For six months, the maintenance supervisor kept the hospital's lights and plumbing systems in order, while the community approached the Adventist Health System for help. The hospital is now a part of the health system and is also celebrating its 75th anniversary this year.

"Not too many hospitals can say that their community stepped up to the plate in their most vulnerable moment and kept the hospital alive," says Villanueva.

Rollins Brook is a 25-bed critical access hospital with a 24-hour emergency department, imaging services and a sleep disorder center. This August, the hospital plans to open a wound care center, says Villanueva.

Rural hospitals like Rollins Brook are at the heart of their communities and for many facilities, the challenges of providing quality health services are tied to geography.

Workforce worries

The recruitment of doctors to rural areas is a major concern for many community hospitals, and Villanueva says it's his top priority. Many doctors encountered by his hospital are more interested in practicing in urban areas, with easy access to shopping centers and nightlife.

"We have a total of four family practice physicians, who have been here for quite a while. They're primarily the engines that drive the referrals that we get to Rollins Brook Hospital," he says.

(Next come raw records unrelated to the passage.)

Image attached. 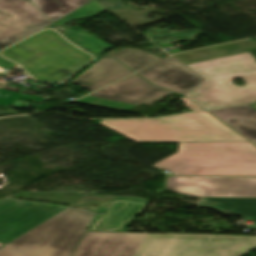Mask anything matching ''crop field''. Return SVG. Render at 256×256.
I'll return each mask as SVG.
<instances>
[{
  "label": "crop field",
  "mask_w": 256,
  "mask_h": 256,
  "mask_svg": "<svg viewBox=\"0 0 256 256\" xmlns=\"http://www.w3.org/2000/svg\"><path fill=\"white\" fill-rule=\"evenodd\" d=\"M167 185L189 197L256 198V178L168 177Z\"/></svg>",
  "instance_id": "e52e79f7"
},
{
  "label": "crop field",
  "mask_w": 256,
  "mask_h": 256,
  "mask_svg": "<svg viewBox=\"0 0 256 256\" xmlns=\"http://www.w3.org/2000/svg\"><path fill=\"white\" fill-rule=\"evenodd\" d=\"M100 124L136 142L247 141L206 111L153 120H103Z\"/></svg>",
  "instance_id": "ac0d7876"
},
{
  "label": "crop field",
  "mask_w": 256,
  "mask_h": 256,
  "mask_svg": "<svg viewBox=\"0 0 256 256\" xmlns=\"http://www.w3.org/2000/svg\"><path fill=\"white\" fill-rule=\"evenodd\" d=\"M97 1L109 10L121 9L122 7L120 0H115L114 2H111L109 0H97ZM116 1H118V3H115Z\"/></svg>",
  "instance_id": "214f88e0"
},
{
  "label": "crop field",
  "mask_w": 256,
  "mask_h": 256,
  "mask_svg": "<svg viewBox=\"0 0 256 256\" xmlns=\"http://www.w3.org/2000/svg\"><path fill=\"white\" fill-rule=\"evenodd\" d=\"M256 237L147 234L135 256H241Z\"/></svg>",
  "instance_id": "f4fd0767"
},
{
  "label": "crop field",
  "mask_w": 256,
  "mask_h": 256,
  "mask_svg": "<svg viewBox=\"0 0 256 256\" xmlns=\"http://www.w3.org/2000/svg\"><path fill=\"white\" fill-rule=\"evenodd\" d=\"M130 73L129 69L109 56L100 59L70 82L93 92Z\"/></svg>",
  "instance_id": "22f410ed"
},
{
  "label": "crop field",
  "mask_w": 256,
  "mask_h": 256,
  "mask_svg": "<svg viewBox=\"0 0 256 256\" xmlns=\"http://www.w3.org/2000/svg\"><path fill=\"white\" fill-rule=\"evenodd\" d=\"M112 56L134 72L160 60L141 50L135 49H124Z\"/></svg>",
  "instance_id": "4a817a6b"
},
{
  "label": "crop field",
  "mask_w": 256,
  "mask_h": 256,
  "mask_svg": "<svg viewBox=\"0 0 256 256\" xmlns=\"http://www.w3.org/2000/svg\"><path fill=\"white\" fill-rule=\"evenodd\" d=\"M179 100L183 102L192 111L203 110L197 104H195L187 98H180Z\"/></svg>",
  "instance_id": "92a150f3"
},
{
  "label": "crop field",
  "mask_w": 256,
  "mask_h": 256,
  "mask_svg": "<svg viewBox=\"0 0 256 256\" xmlns=\"http://www.w3.org/2000/svg\"><path fill=\"white\" fill-rule=\"evenodd\" d=\"M209 112L249 141H256V110L249 105L210 110Z\"/></svg>",
  "instance_id": "cbeb9de0"
},
{
  "label": "crop field",
  "mask_w": 256,
  "mask_h": 256,
  "mask_svg": "<svg viewBox=\"0 0 256 256\" xmlns=\"http://www.w3.org/2000/svg\"><path fill=\"white\" fill-rule=\"evenodd\" d=\"M148 201L115 197L104 216H96L88 231L125 232L135 214L141 213Z\"/></svg>",
  "instance_id": "d1516ede"
},
{
  "label": "crop field",
  "mask_w": 256,
  "mask_h": 256,
  "mask_svg": "<svg viewBox=\"0 0 256 256\" xmlns=\"http://www.w3.org/2000/svg\"><path fill=\"white\" fill-rule=\"evenodd\" d=\"M138 74L154 85L182 95L204 80L173 56L138 72Z\"/></svg>",
  "instance_id": "28ad6ade"
},
{
  "label": "crop field",
  "mask_w": 256,
  "mask_h": 256,
  "mask_svg": "<svg viewBox=\"0 0 256 256\" xmlns=\"http://www.w3.org/2000/svg\"><path fill=\"white\" fill-rule=\"evenodd\" d=\"M252 143L256 145V142H252Z\"/></svg>",
  "instance_id": "00972430"
},
{
  "label": "crop field",
  "mask_w": 256,
  "mask_h": 256,
  "mask_svg": "<svg viewBox=\"0 0 256 256\" xmlns=\"http://www.w3.org/2000/svg\"><path fill=\"white\" fill-rule=\"evenodd\" d=\"M50 23L29 0H0V48Z\"/></svg>",
  "instance_id": "5a996713"
},
{
  "label": "crop field",
  "mask_w": 256,
  "mask_h": 256,
  "mask_svg": "<svg viewBox=\"0 0 256 256\" xmlns=\"http://www.w3.org/2000/svg\"><path fill=\"white\" fill-rule=\"evenodd\" d=\"M44 98L0 89V106H11L16 100L39 104Z\"/></svg>",
  "instance_id": "bc2a9ffb"
},
{
  "label": "crop field",
  "mask_w": 256,
  "mask_h": 256,
  "mask_svg": "<svg viewBox=\"0 0 256 256\" xmlns=\"http://www.w3.org/2000/svg\"><path fill=\"white\" fill-rule=\"evenodd\" d=\"M93 216L67 208L0 248V256H69Z\"/></svg>",
  "instance_id": "412701ff"
},
{
  "label": "crop field",
  "mask_w": 256,
  "mask_h": 256,
  "mask_svg": "<svg viewBox=\"0 0 256 256\" xmlns=\"http://www.w3.org/2000/svg\"><path fill=\"white\" fill-rule=\"evenodd\" d=\"M197 206L228 209L239 216H256V199L200 198Z\"/></svg>",
  "instance_id": "d9b57169"
},
{
  "label": "crop field",
  "mask_w": 256,
  "mask_h": 256,
  "mask_svg": "<svg viewBox=\"0 0 256 256\" xmlns=\"http://www.w3.org/2000/svg\"><path fill=\"white\" fill-rule=\"evenodd\" d=\"M152 167L173 175L256 176V147L249 142L179 143L177 154Z\"/></svg>",
  "instance_id": "34b2d1b8"
},
{
  "label": "crop field",
  "mask_w": 256,
  "mask_h": 256,
  "mask_svg": "<svg viewBox=\"0 0 256 256\" xmlns=\"http://www.w3.org/2000/svg\"><path fill=\"white\" fill-rule=\"evenodd\" d=\"M170 93L134 74L74 103L125 111L140 103L149 104Z\"/></svg>",
  "instance_id": "dd49c442"
},
{
  "label": "crop field",
  "mask_w": 256,
  "mask_h": 256,
  "mask_svg": "<svg viewBox=\"0 0 256 256\" xmlns=\"http://www.w3.org/2000/svg\"><path fill=\"white\" fill-rule=\"evenodd\" d=\"M3 244L0 243V246H2Z\"/></svg>",
  "instance_id": "a9b5d70f"
},
{
  "label": "crop field",
  "mask_w": 256,
  "mask_h": 256,
  "mask_svg": "<svg viewBox=\"0 0 256 256\" xmlns=\"http://www.w3.org/2000/svg\"><path fill=\"white\" fill-rule=\"evenodd\" d=\"M251 50H256V42L251 40H246V41L231 43L227 45L178 54L174 56L180 61H182L184 64H189V63L237 54V53L251 51Z\"/></svg>",
  "instance_id": "5142ce71"
},
{
  "label": "crop field",
  "mask_w": 256,
  "mask_h": 256,
  "mask_svg": "<svg viewBox=\"0 0 256 256\" xmlns=\"http://www.w3.org/2000/svg\"><path fill=\"white\" fill-rule=\"evenodd\" d=\"M253 222L256 223V217H249Z\"/></svg>",
  "instance_id": "dafd665d"
},
{
  "label": "crop field",
  "mask_w": 256,
  "mask_h": 256,
  "mask_svg": "<svg viewBox=\"0 0 256 256\" xmlns=\"http://www.w3.org/2000/svg\"><path fill=\"white\" fill-rule=\"evenodd\" d=\"M146 234L86 232L72 256H134Z\"/></svg>",
  "instance_id": "3316defc"
},
{
  "label": "crop field",
  "mask_w": 256,
  "mask_h": 256,
  "mask_svg": "<svg viewBox=\"0 0 256 256\" xmlns=\"http://www.w3.org/2000/svg\"><path fill=\"white\" fill-rule=\"evenodd\" d=\"M53 22L77 9L88 0H30Z\"/></svg>",
  "instance_id": "733c2abd"
},
{
  "label": "crop field",
  "mask_w": 256,
  "mask_h": 256,
  "mask_svg": "<svg viewBox=\"0 0 256 256\" xmlns=\"http://www.w3.org/2000/svg\"><path fill=\"white\" fill-rule=\"evenodd\" d=\"M65 208L11 197L0 201V241L5 244L10 242Z\"/></svg>",
  "instance_id": "d8731c3e"
},
{
  "label": "crop field",
  "mask_w": 256,
  "mask_h": 256,
  "mask_svg": "<svg viewBox=\"0 0 256 256\" xmlns=\"http://www.w3.org/2000/svg\"><path fill=\"white\" fill-rule=\"evenodd\" d=\"M249 52L187 65L205 80L184 96L205 109L256 101V63ZM242 78L246 86L231 83Z\"/></svg>",
  "instance_id": "8a807250"
}]
</instances>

The challenge of employee recruitment for Rollins Brook stems beyond just the physicians. Lampasas doesn't have a college or a university, which means there must be enough high school students who are willing to come back to the town and work in a health care setting. Villanueva says the hospital's aging staff further exacerbates this issue.

"A significant portion of our workforce is 55 and older. They are not necessarily retirement age, but they certainly are planning towards retirement sooner than I would like them to," he says.